U.S. and allied support has already encouraged Ukraine’s government to set unrealistic goals in the war. The Washington Post reported in mid-June: "The support appears to have emboldened the government of President Volodymyr Zelensky, who this week vowed to retake all of Russian-controlled Ukraine, even areas annexed by Moscow long before Russian President Vladimir Putin’s Feb. 24 invasion." Even if this were possible, continuing the war until this definition of victory has been met would be devastating to Ukraine and to the many nations that rely on Russian and Ukrainian grain shipments. Further increasing weapons supplies would give the Ukrainian government more encouragement to pursue these maximalist goals.
It is true that the U.S. has spent relatively little to support Ukraine compared to the extraordinarily wasteful spending on unnecessary U.S. wars elsewhere, but that doesn’t explain why the U.S. should be prepared to commit even more resources to someone else’s war. The massive outlays that the U.S. frittered away on its wars over the last twenty years brought it no closer to anything resembling victory. It is doubtful that throwing more money and weapons at the war in Ukraine will achieve anything at an acceptable cost.
Boot’s answer is a form of make-believe: "Policymakers should keep asking themselves, 'What would we do if GIs were dying in Donbas?' and act accordingly." Making policy on the basis of fantasy may be appealing to Boot, but it is irrational and absurd to think about the problem this way.
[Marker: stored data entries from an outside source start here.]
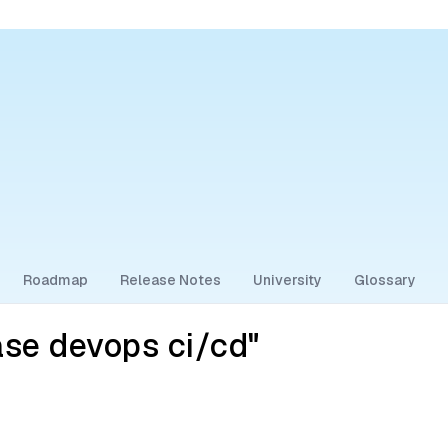
Roadmap
Release Notes
University
Glossary
se devops ci/cd"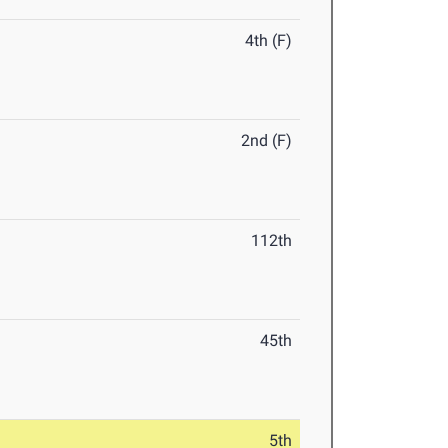
4th (F)
2nd (F)
112th
45th
5th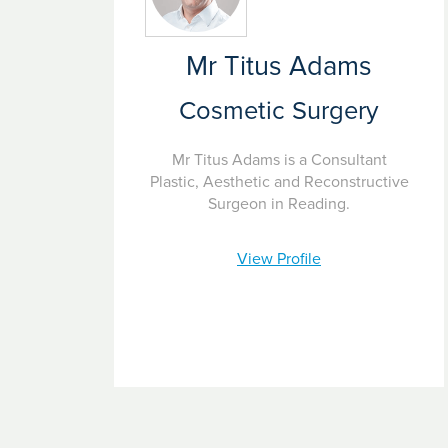
Mr Titus Adams
Cosmetic Surgery
Mr Titus Adams is a Consultant
Plastic, Aesthetic and Reconstructive
Surgeon in Reading.
View Profile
If U.S. troops were dying in Donbas, the U.S. would already be fighting a major war with Russia, and that is the outcome that Americans must do everything we can to avoid. Pretending that the U.S. is already directly at war with Russia is the fast track to ensuring that it soon will be. Not only is the war in Ukraine not "our war," but it is imperative for the sake of our security and that of the rest of Europe that it never becomes "ours."
If prolonging the war indefinitely is too costly, the best way forward is for the U.S. and allied governments that have supported Ukraine to urge Zelensky to negotiate a compromise peace. The U.S. should make clear that it wants a return to the pre-Feb. 24 status quo and that it isn’t going to provide open-ended backing for a campaign to take Crimea. To that end, the U.S. and its allies should communicate to Moscow that they will be prepared to lift sanctions imposed this year in exchange for full Russian withdrawal to their pre-Feb. 24 lines and the payment of reparations for the destruction caused by the war. The alternative would be a grueling stalemate that claims many tens of thousands more lives and leaves Ukraine much worse off. That is the ruinous path that Boot and other hardline cheerleaders for "victory" would take us down.
Daniel Larison serves as an Antiwar.com contributing editor and weekly columnist.